▶ [EXTRAIT DU DOCUMENT]:
--
Nombreux sont aussi les détenus qui reconnaissent la nécessité de ces mesures, et la comprennent, comme Tom. « Ne pas recevoir de visite pendant 74 jours est très frustrant, mais compréhensible », dit-il. « Sinon, le coronavirus aurait touché la prison et nous aurions tous été contaminés. Nous vivons ici en communauté sur quelques mètres carrés. Si une seule personne est contaminée, tout le monde le sera dans les trois jours. Il n'existe en outre aucune prison en Belgique qui dispose des infrastructures pour gérer une telle situation », précise Tom.

D'après le directeur de la prison, la crise du coronavirus prouve une fois encore que le contact social, et par excellence la visite, est terriblement important pour les personnes derrière les barreaux. Et Valérie, une détenue maman de deux enfants, sait de quoi elle parle. « Le pire aspect de l'interdiction des visites est la solitude. Il y a des tas de gens autour de vous, mais à vrai dire vous n'avez pas besoin de ces personnes. Vous avez besoin de votre famille ! », explique-t-elle.
--
▶ [LISTING DES DONNÉES]:
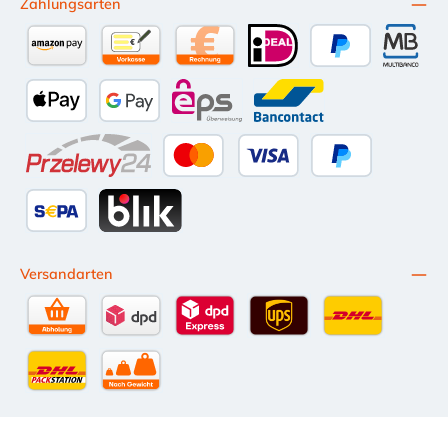
Zahlungsarten
Amazon Pay
Vorkasse per Überweisung
Kauf auf Rechnung (10 Tage Netto)
iDEAL
PayPal
Multiba
Apple Pay
Google Pay
eps
Bancontact
Przelewy24
Kredit- oder Debitkarte
Später Bezahlen
SEPA Lastschrift
BLIK
Versandarten
Selbstabholung
DPD Standardversand
DPD Expressversand - 12 Uhr
UPS Standard International
DHL Standardv
DHL-Versand an Packstation
per Spedition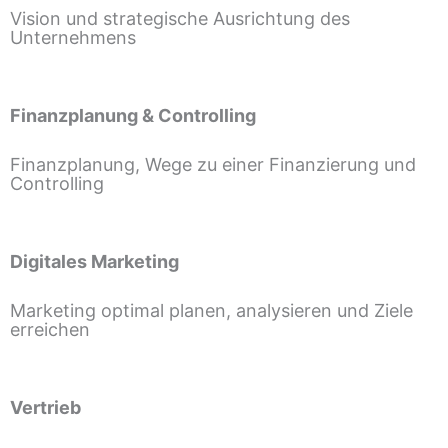
Vision und strategische Ausrichtung des
Unternehmens
Finanzplanung & Controlling
Finanzplanung, Wege zu einer Finanzierung und
Controlling
Digitales Marketing
Marketing optimal planen, analysieren und Ziele
erreichen
Vertrieb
--
▶ [VOS CONSIGNES]:
Répondez aux questions suivantes à l'aide de l'extrait.
1. Pendant combien de jours Tom n'a-t-il pas reçu de visite ?
2. Selon Tom, en combien de temps tout le monde serait-il contaminé si une seule personne l'était ?
3. D'après Valérie, quel est le pire aspect de l'interdiction des visites ?

▶ [SOLUTION]:
1. Pendant 74 jours.
2. Dans les trois jours.
3. La solitude.